→ DATASET RECORDS
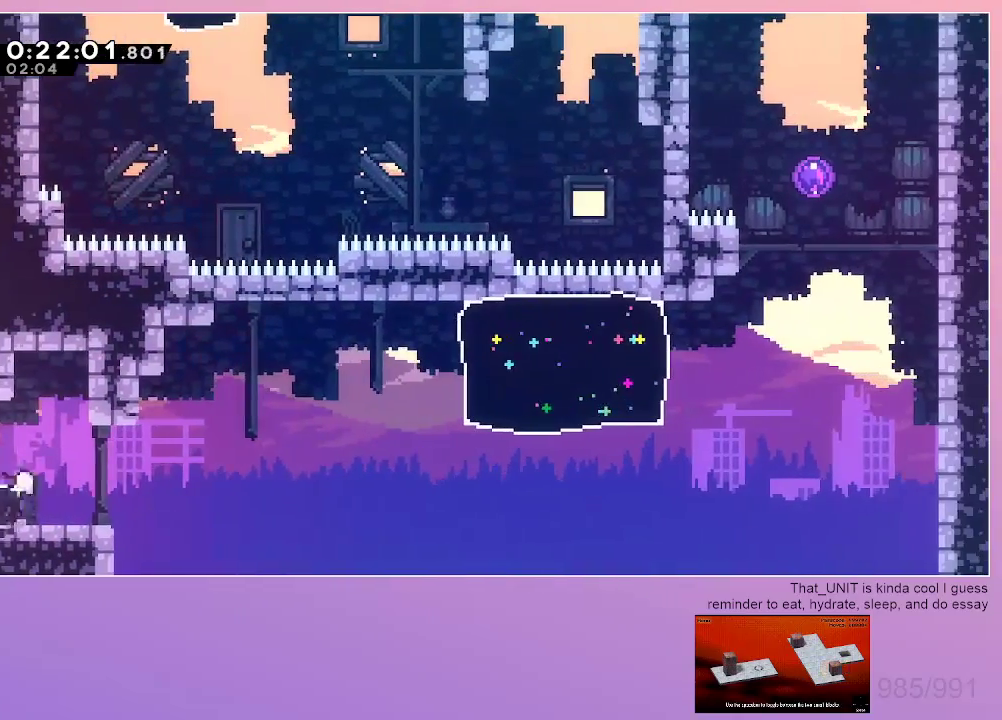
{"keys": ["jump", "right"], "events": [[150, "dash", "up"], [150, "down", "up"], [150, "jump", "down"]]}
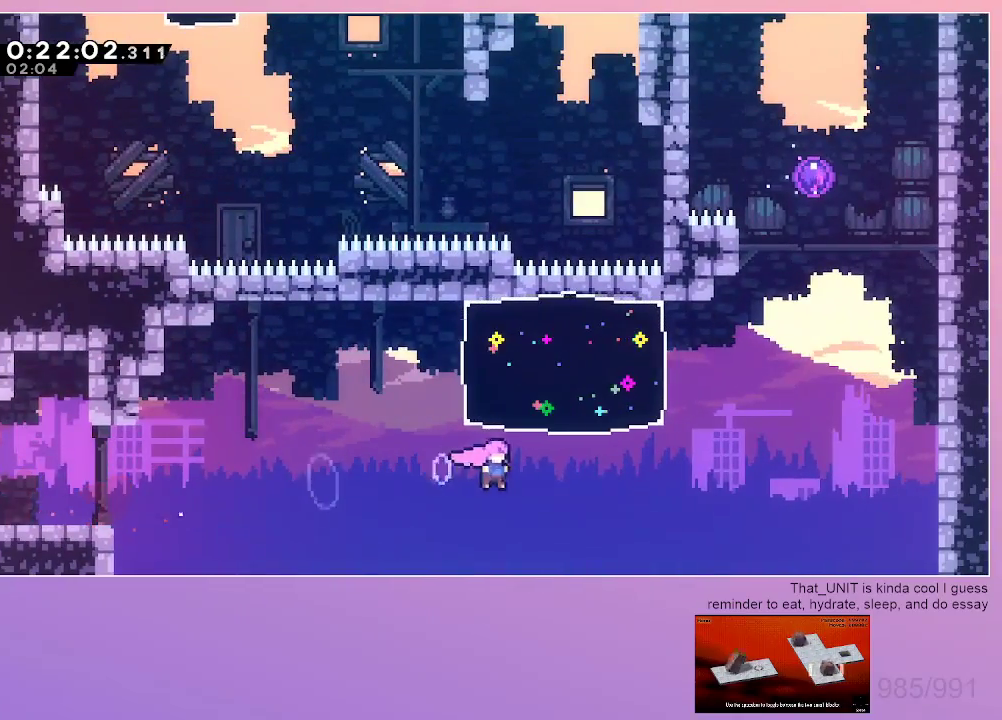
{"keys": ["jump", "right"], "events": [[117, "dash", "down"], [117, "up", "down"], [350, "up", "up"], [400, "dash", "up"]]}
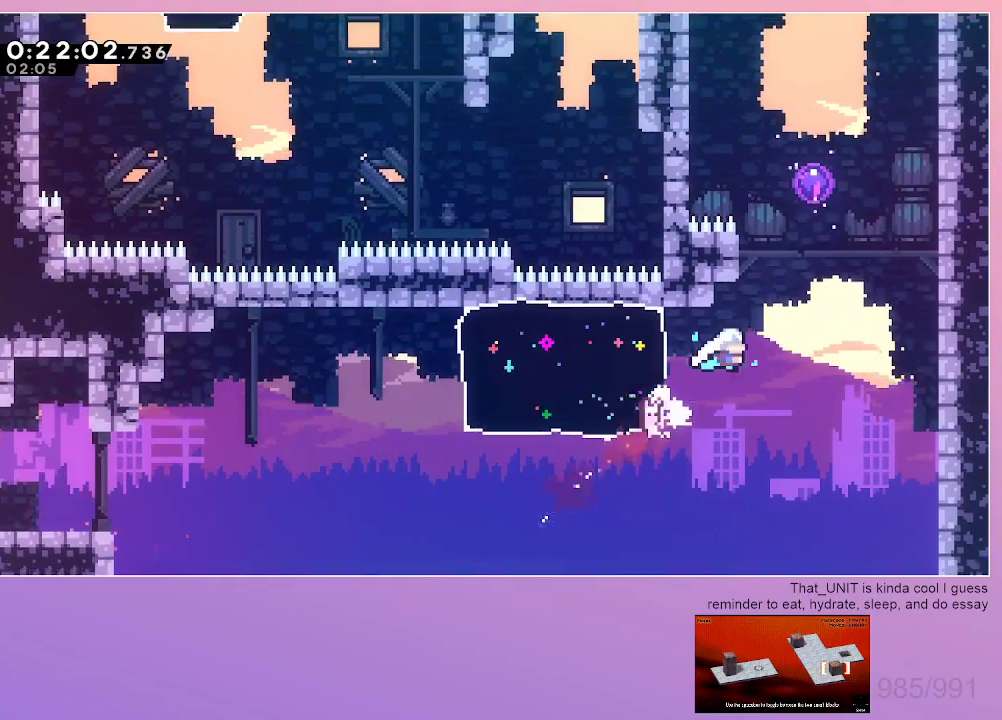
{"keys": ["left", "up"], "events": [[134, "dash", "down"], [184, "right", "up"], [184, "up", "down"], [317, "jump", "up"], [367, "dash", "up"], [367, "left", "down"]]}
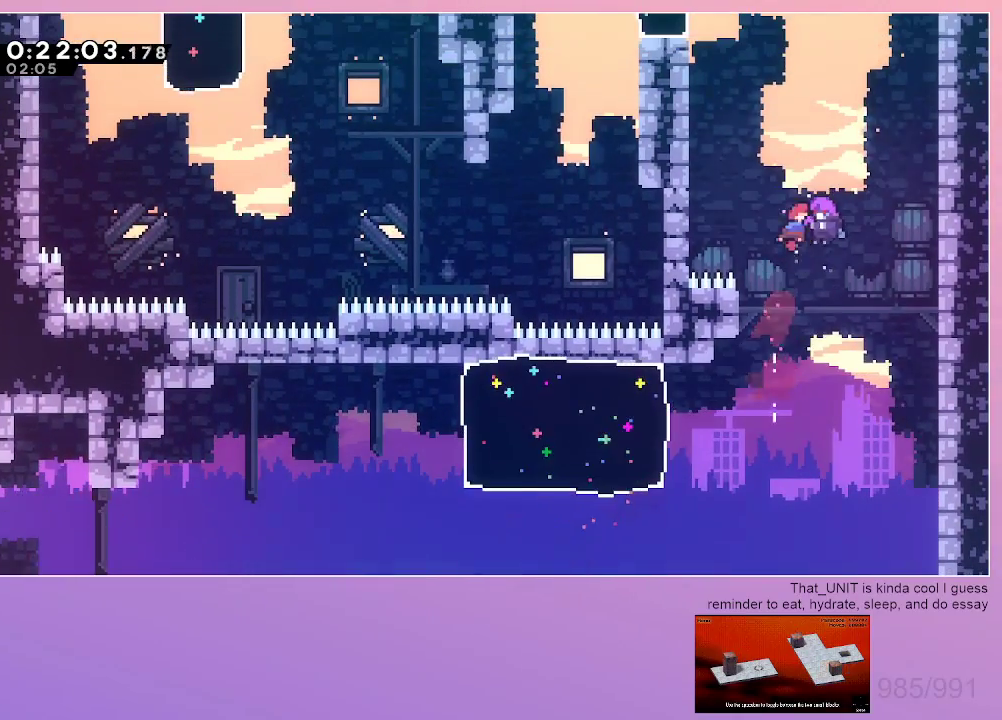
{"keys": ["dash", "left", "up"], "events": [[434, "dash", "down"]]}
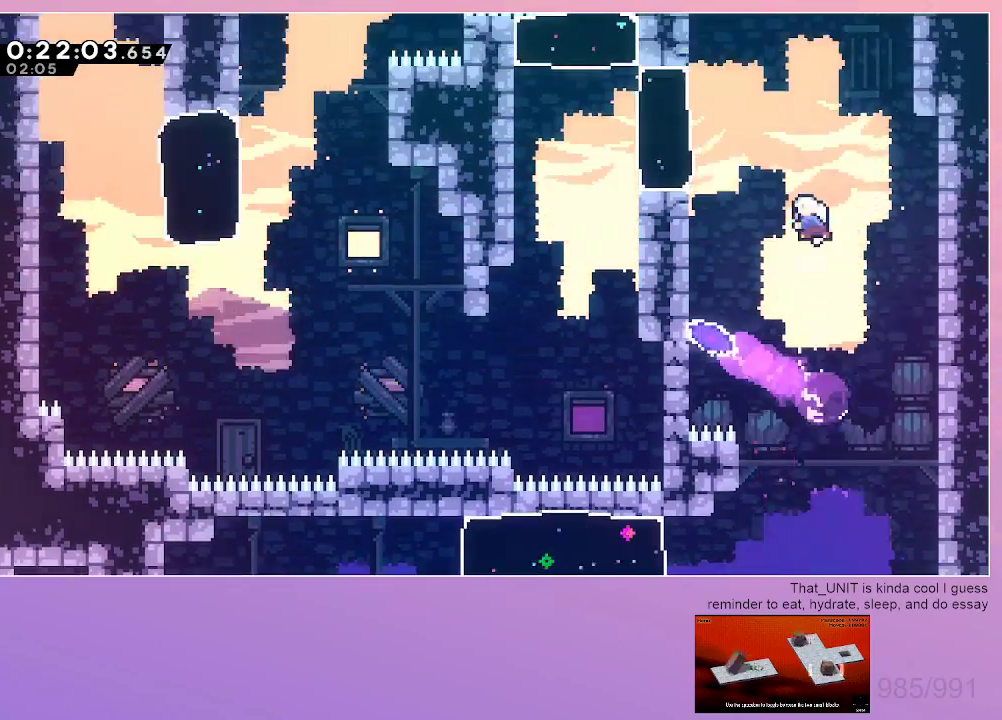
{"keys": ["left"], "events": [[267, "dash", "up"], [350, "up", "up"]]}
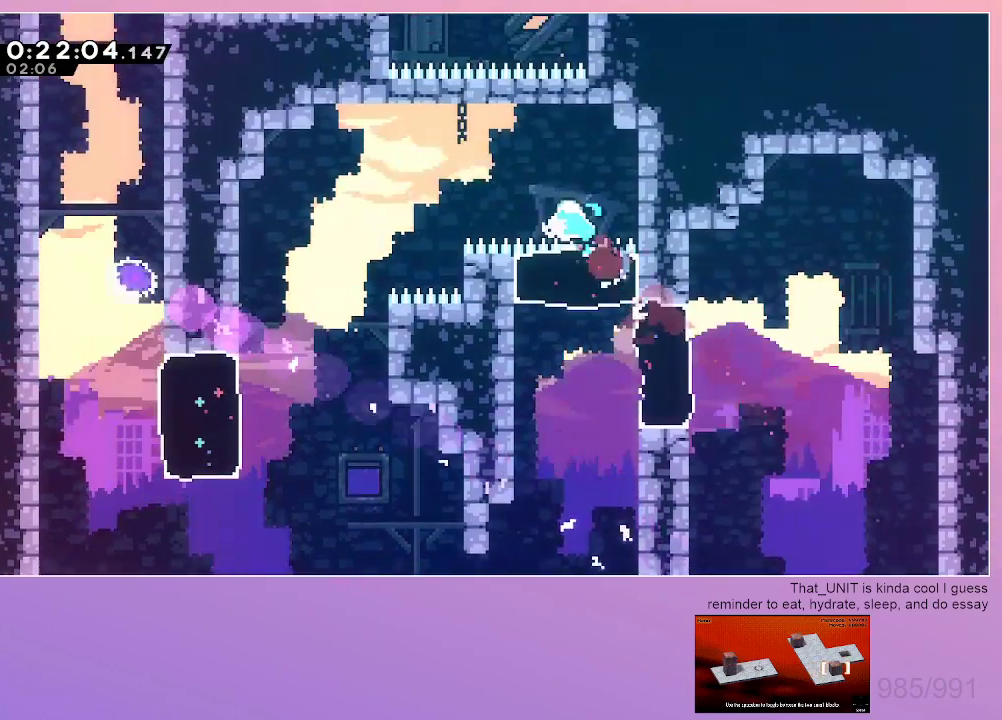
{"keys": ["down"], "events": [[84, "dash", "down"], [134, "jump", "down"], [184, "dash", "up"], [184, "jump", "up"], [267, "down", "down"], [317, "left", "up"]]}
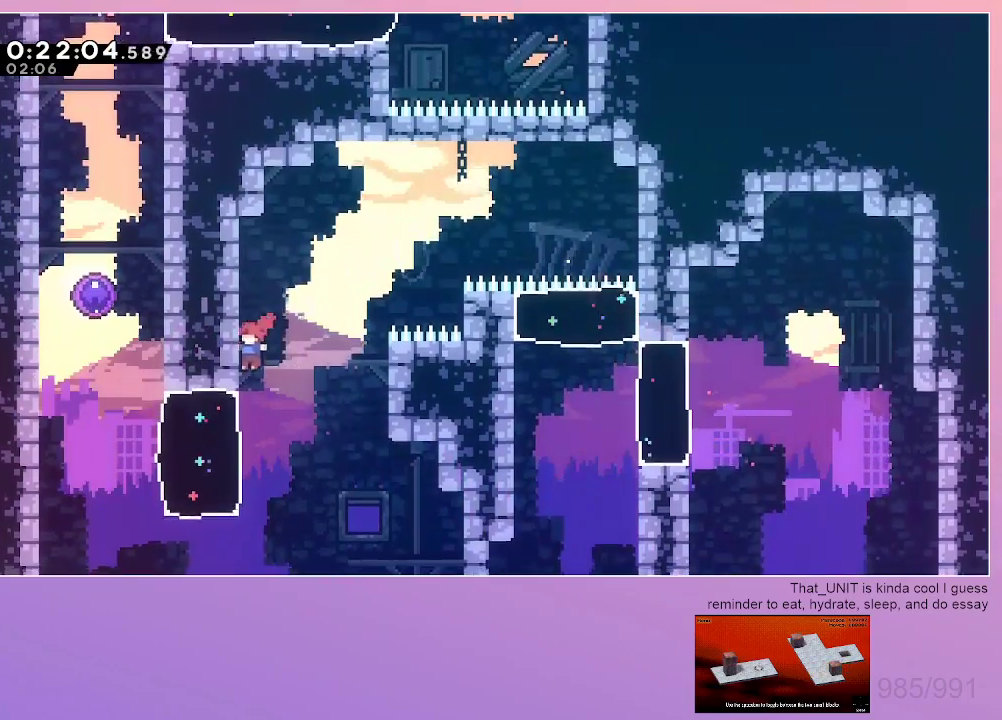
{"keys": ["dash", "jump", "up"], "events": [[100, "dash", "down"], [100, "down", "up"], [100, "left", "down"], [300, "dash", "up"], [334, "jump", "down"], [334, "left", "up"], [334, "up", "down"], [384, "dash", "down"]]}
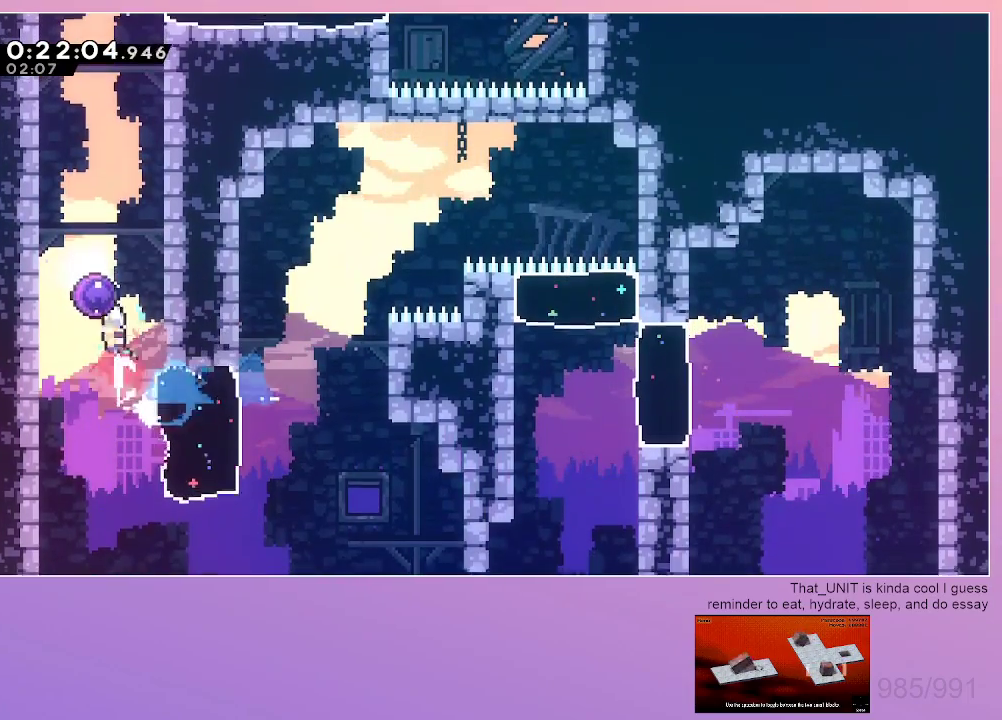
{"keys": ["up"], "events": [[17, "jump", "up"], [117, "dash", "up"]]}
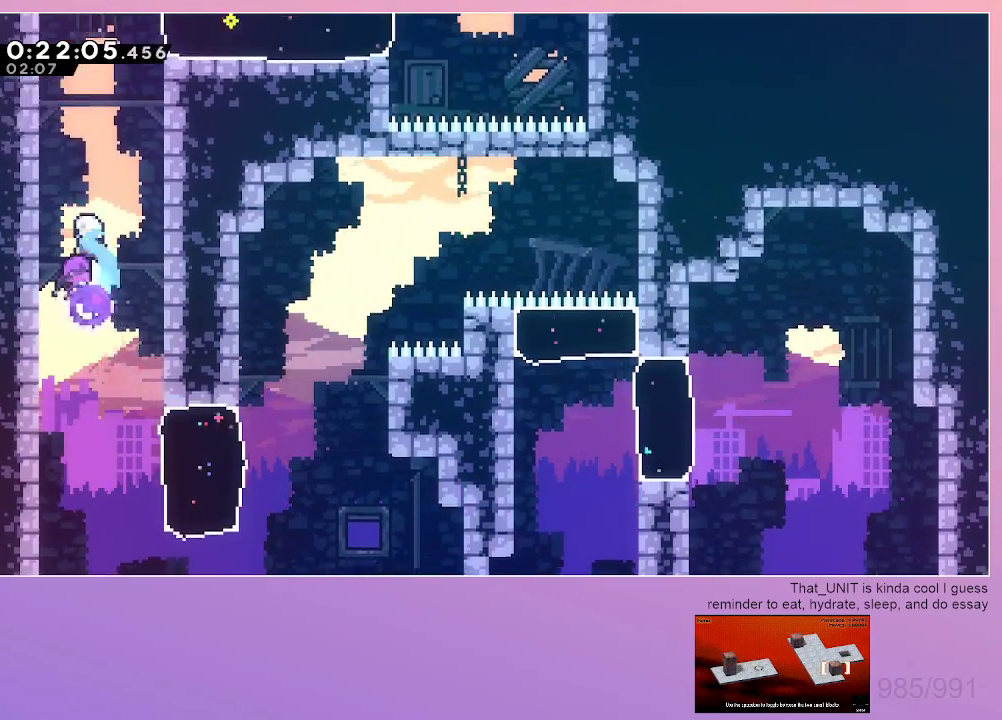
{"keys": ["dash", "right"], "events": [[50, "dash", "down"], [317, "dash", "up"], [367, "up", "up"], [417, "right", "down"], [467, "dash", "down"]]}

→ YOUR OBJECTIVE
Start at the first line and set down all of the data exactly, passing over the pictures.

→ SOLUTION TO THIS PROBLEM
{"keys": ["jump", "right"], "events": [[150, "dash", "up"], [150, "down", "up"], [150, "jump", "down"]]}
{"keys": ["jump", "right"], "events": [[117, "dash", "down"], [117, "up", "down"], [350, "up", "up"], [400, "dash", "up"]]}
{"keys": ["left", "up"], "events": [[134, "dash", "down"], [184, "right", "up"], [184, "up", "down"], [317, "jump", "up"], [367, "dash", "up"], [367, "left", "down"]]}
{"keys": ["dash", "left", "up"], "events": [[434, "dash", "down"]]}
{"keys": ["left"], "events": [[267, "dash", "up"], [350, "up", "up"]]}
{"keys": ["down"], "events": [[84, "dash", "down"], [134, "jump", "down"], [184, "dash", "up"], [184, "jump", "up"], [267, "down", "down"], [317, "left", "up"]]}
{"keys": ["dash", "jump", "up"], "events": [[100, "dash", "down"], [100, "down", "up"], [100, "left", "down"], [300, "dash", "up"], [334, "jump", "down"], [334, "left", "up"], [334, "up", "down"], [384, "dash", "down"]]}
{"keys": ["up"], "events": [[17, "jump", "up"], [117, "dash", "up"]]}
{"keys": ["dash", "right"], "events": [[50, "dash", "down"], [317, "dash", "up"], [367, "up", "up"], [417, "right", "down"], [467, "dash", "down"]]}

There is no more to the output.